Agassiz is named for the vast glacial lake that once covered most of southern Manitoba and large parts of neighbouring provinces and states.
Today, the Agassiz Chamber Music Festival is firmly rooted in the heart of Winnipeg.
The music, however, will transport us to all corners of the globe, from Claude Debussy’s Paris – celebrating his 150th anniversary – to Brahms’s idyllic summer in Thun, Switzerland, to Dvorak’s sentimental summer in Spillville, Iowa, a town full of Czech ex-pats.
The Agassiz festival is a friendly and intimate affair, with most concerts taking place at Eckhardt-Gramatté Hall at the University of Winnipeg. It’s clear the musicians have a blast performing together, so audience members are keen to get up close and personal. The musicians usually chat from the stage before each work, which adds to the relaxed atmosphere and is both enlightening and entertaining for the listeners.
Cellist Paul Marleyn has been the artistic director of the festival from its beginning in 2000. He can’t hold back his love of chamber music.
“Hearing world class chamber music is one of the great experiences that life can offer,” he enthuses. “I deeply believe that one doesn’t need anything but an open heart to be moved and transported by chamber music, when it’s played fabulously (the quality of the music and the artists is the key). Chamber music, or as I prefer to call it, art music, is for everyone. Come – you will love it!”
This year the Gryphon Trio, horn player Jamie Sommerville and violinist and violist Scott St. John top the long list of invited guests. And rest assured, Winnipeg’s famous mosquitoes are not invited.
Top three Agassiz picks
Brahms’s summer of 1886 – Thun, Switzerland
June 9, Crescent Fort Rouge Church
There’s nothing like exquisite and peaceful surroundings of the Swiss countryside to inspire beautiful music. The Gryphon Trio is featured in the Brahms Piano Trio, Op. 101 and his Violin Sonata, Op. 100. Marleyn gets to fulfill a longtime dream of performing with pianist Jamie Parker in Brahms’s Cello Sonata, Op.99.

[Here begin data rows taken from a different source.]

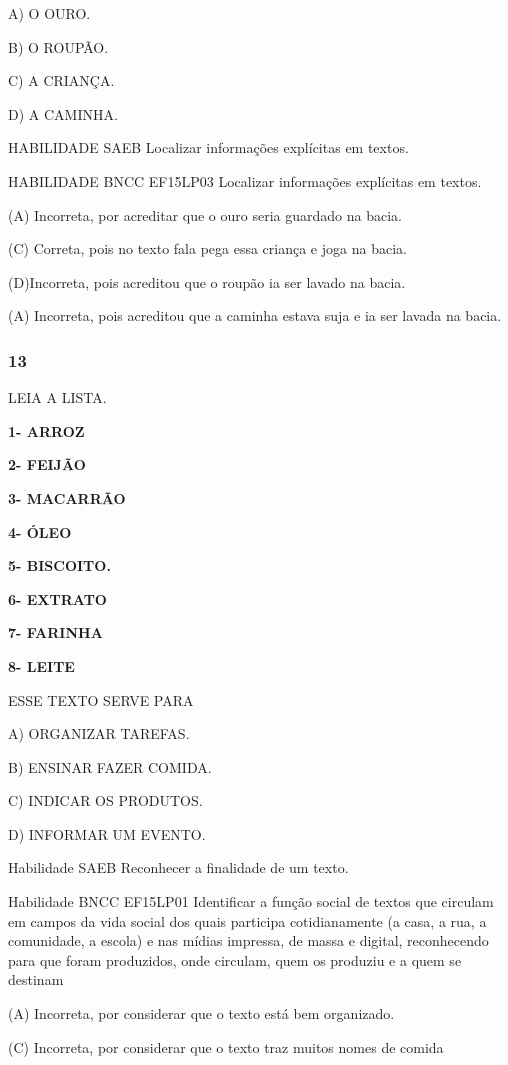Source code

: \begin{escola}
A) O OURO.

B) O ROUPÃO.

C) A CRIANÇA.

D) A CAMINHA.

HABILIDADE SAEB Localizar informações explícitas em textos.

HABILIDADE BNCC EF15LP03 Localizar informações explícitas em textos.

(A) Incorreta, por acreditar que o ouro seria guardado na bacia.

(C) Correta, pois no texto fala pega essa criança e joga na bacia.

(D)Incorreta, pois acreditou que o roupão ia ser lavado na bacia.

(A) Incorreta, pois acreditou que a caminha estava suja e ia ser lavada
na bacia.

\subsubsection{13 }\label{section-69}

LEIA A LISTA.

\textbf{1- ARROZ}

\textbf{2- FEIJÃO}

\textbf{3- MACARRÃO}

\textbf{4- ÓLEO}

\textbf{5- BISCOITO.}

\textbf{6- EXTRATO}

\textbf{7- FARINHA}

\textbf{8- LEITE}

ESSE TEXTO SERVE PARA

A) ORGANIZAR TAREFAS.

B) ENSINAR FAZER COMIDA.

C) INDICAR OS PRODUTOS.

D) INFORMAR UM EVENTO.

Habilidade SAEB Reconhecer a finalidade de um texto.

Habilidade BNCC EF15LP01 Identificar a função social de textos que
circulam em campos da vida social dos quais participa cotidianamente (a
casa, a rua, a comunidade, a escola) e nas mídias impressa, de massa e
digital, reconhecendo para que foram produzidos, onde circulam, quem os
produziu e a quem se destinam

(A) Incorreta, por considerar que o texto está bem organizado.

(C) Incorreta, por considerar que o texto traz muitos nomes de comida


\end{escola}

Calling to the Mountains, Calling to the Moon
June 12, Eckhardt-Gramatté Hall
Horn player Sommerville plays two horn trios in this concert, an energetic one by Canadian composer Kelly-Marie Murphy and one by Brahms, filled with his signature alpine horn calls. As well, Roman Borys of the Gryphon Trio plays the role of Pierrot, courting the moon in the Cello Sonata by Claude Debussy, the composer-of-honour at this year’s festival.
Festival Gala Finale – Press Gangs and Guest Pangs
June 15, Crescent Fort Rouge Church
Sommerville plays Schumann’s romantic Fantasy Pieces for Horn and Piano with pianist Aimee Tsuchiya. While Schumann was writing these pieces, his wife, Clara, was fighting off the press gangs banging on the door.
The Gryphon Trio returns to play birthday boy Debussy’s Piano Trio. The "guest pangs" refer to a young Debussy falling in love with the beautiful daughter of his hostess one summer. Then it’s all hands on deck with Schubert’s exuberant Octet.